Purpose of review: To clearly define single-organ vasculitis (SOV) and distinguish diffuse from focal SOV. To delineate clinical, laboratory, and histopathological features useful in differentiating focal SOV from systemic vasculitis affecting the same territory.
Recent findings: SOV may affect organs in a diffuse or multifocal fashion (e.g. central nervous system and skin) or may be confined to focal sites (e.g. breast, gynecologic, testicular, and abdominal structures, and the aorta). Because the territories affected in SOV may also be targeted in systemic vasculitis, the diagnosis of SOV should be applied when it is clear that vascular inflammation is not present in other sites at the time of diagnosis as well as during follow-up surveillance, which has arbitrarily been recommended to be of at least 6 months. Once the diagnosis of SOV is confirmed, terms used for systemic vasculitides should be avoided (e.g. polyarteritis of the testes). Focal SOV is often incidentally found in the course of biopsies or surgery for suspected malignancy, infection, or structural abnormalities.

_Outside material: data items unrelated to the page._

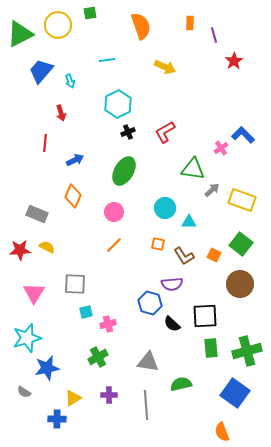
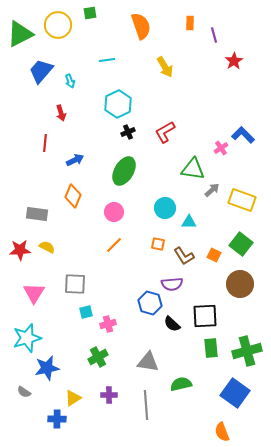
yellow arrow at (165, 67): rotated 35 degrees clockwise
gray rectangle at (37, 214): rotated 15 degrees counterclockwise
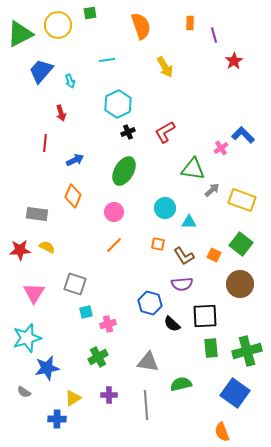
gray square at (75, 284): rotated 15 degrees clockwise
purple semicircle at (172, 284): moved 10 px right
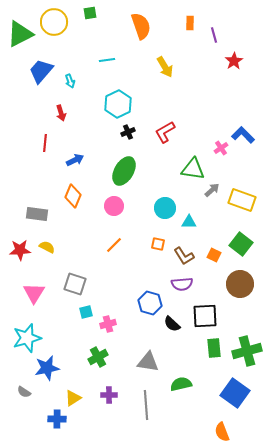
yellow circle at (58, 25): moved 4 px left, 3 px up
pink circle at (114, 212): moved 6 px up
green rectangle at (211, 348): moved 3 px right
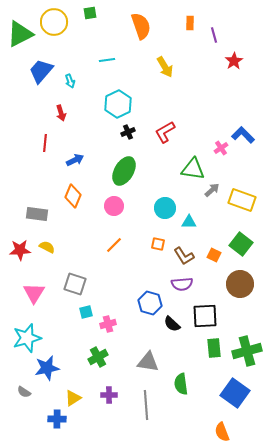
green semicircle at (181, 384): rotated 85 degrees counterclockwise
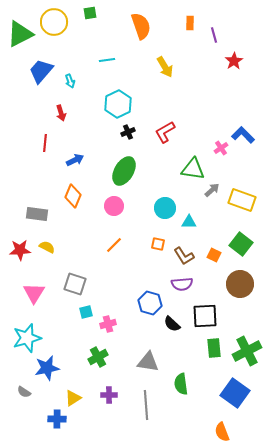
green cross at (247, 351): rotated 12 degrees counterclockwise
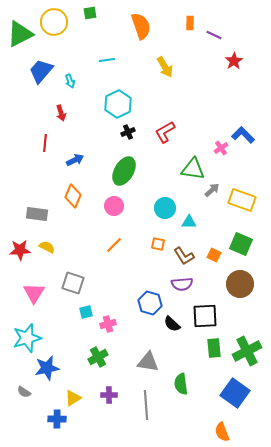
purple line at (214, 35): rotated 49 degrees counterclockwise
green square at (241, 244): rotated 15 degrees counterclockwise
gray square at (75, 284): moved 2 px left, 1 px up
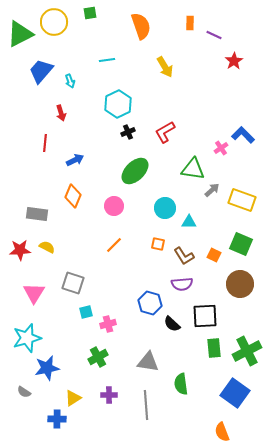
green ellipse at (124, 171): moved 11 px right; rotated 16 degrees clockwise
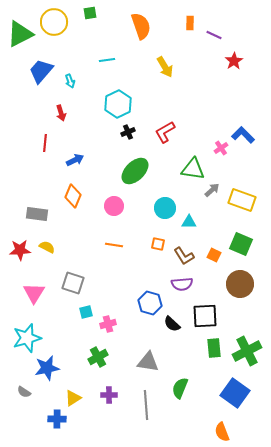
orange line at (114, 245): rotated 54 degrees clockwise
green semicircle at (181, 384): moved 1 px left, 4 px down; rotated 30 degrees clockwise
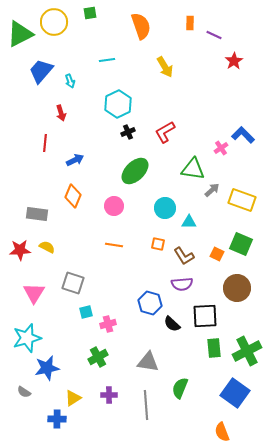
orange square at (214, 255): moved 3 px right, 1 px up
brown circle at (240, 284): moved 3 px left, 4 px down
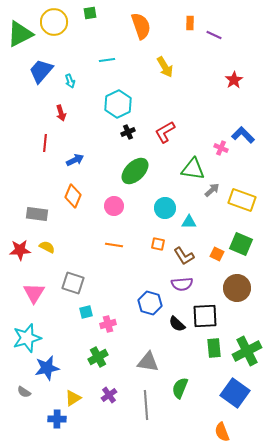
red star at (234, 61): moved 19 px down
pink cross at (221, 148): rotated 32 degrees counterclockwise
black semicircle at (172, 324): moved 5 px right
purple cross at (109, 395): rotated 35 degrees counterclockwise
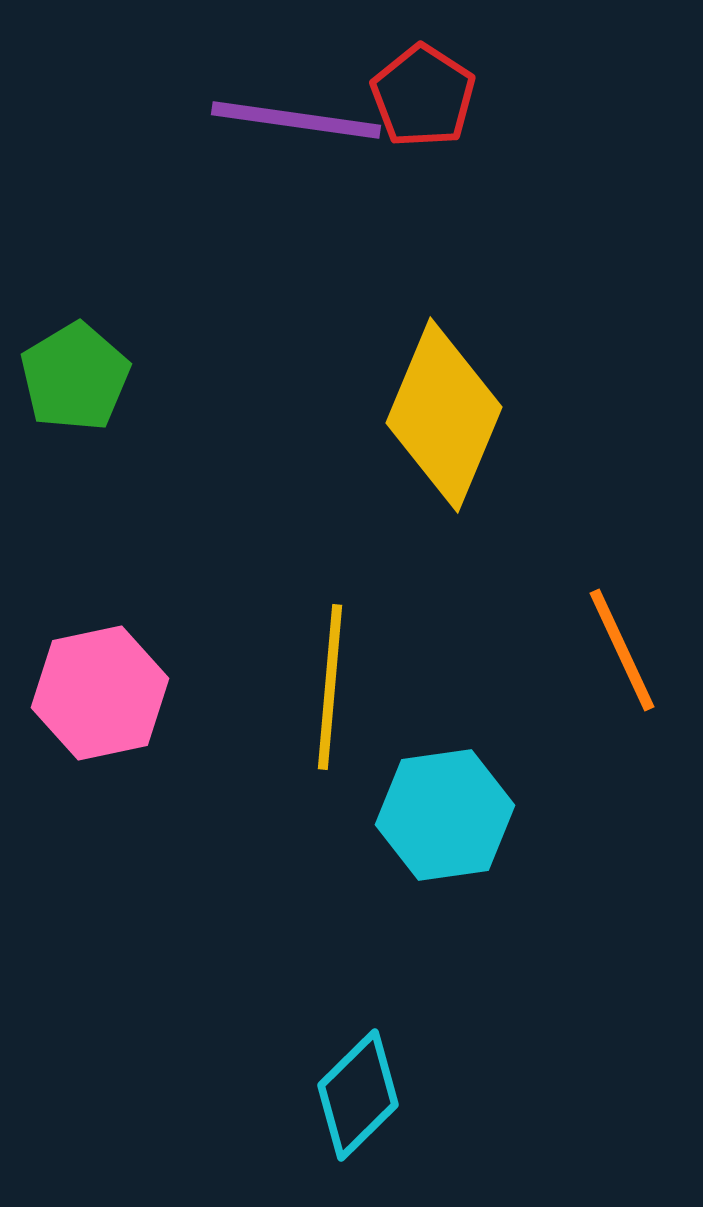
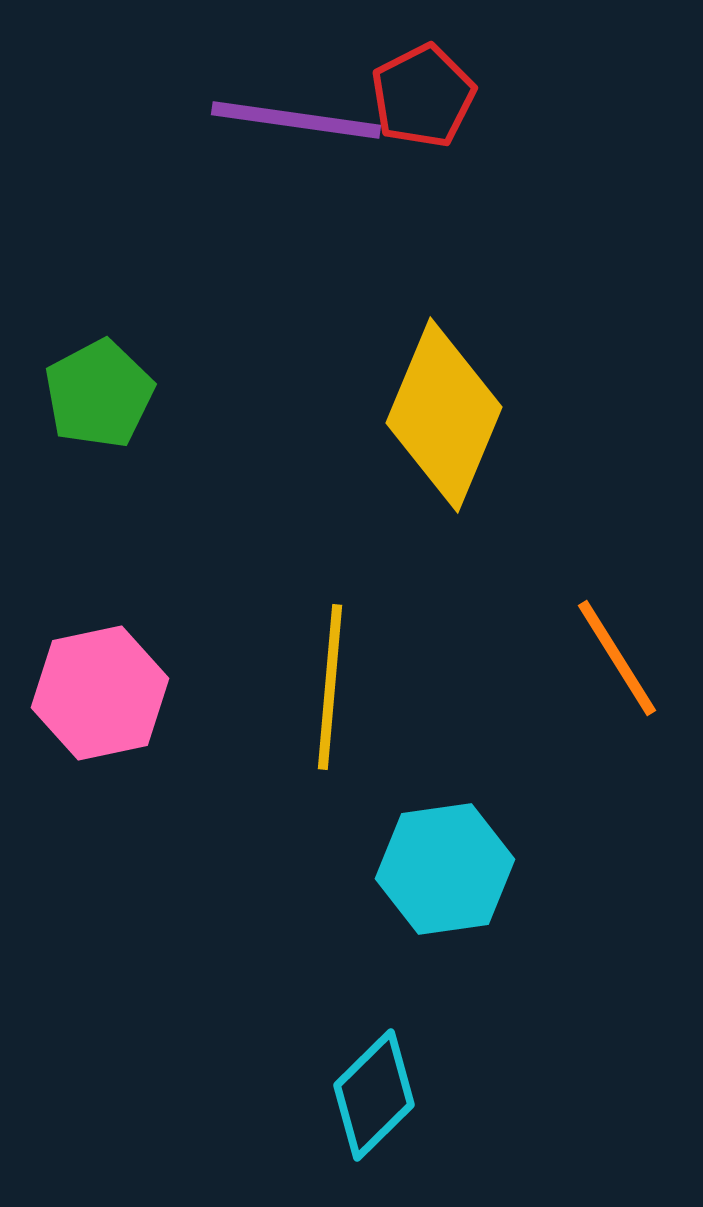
red pentagon: rotated 12 degrees clockwise
green pentagon: moved 24 px right, 17 px down; rotated 3 degrees clockwise
orange line: moved 5 px left, 8 px down; rotated 7 degrees counterclockwise
cyan hexagon: moved 54 px down
cyan diamond: moved 16 px right
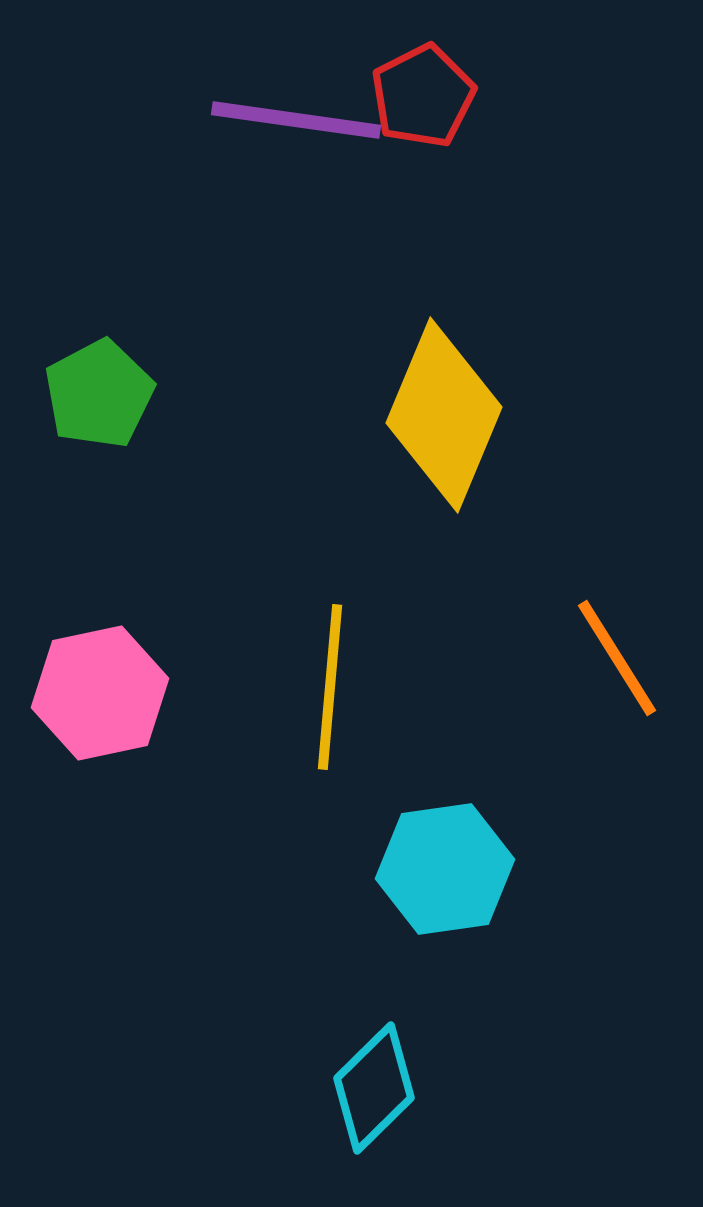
cyan diamond: moved 7 px up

In focal SOV, resection of the inflammatory lesion alone may be curative, whereas systemic therapy is almost always required for diffuse forms of SOV.
Summary: SOV definition implies vascular inflammation confined to an isolated organ. This diagnosis always requires exclusion of systemic illness. In focal forms of SOV, certain clinical, laboratory, and pathologic features assist the clinician in distinguishing isolated from systemic vasculitis, and consequently in devising therapeutic and surveillance strategies.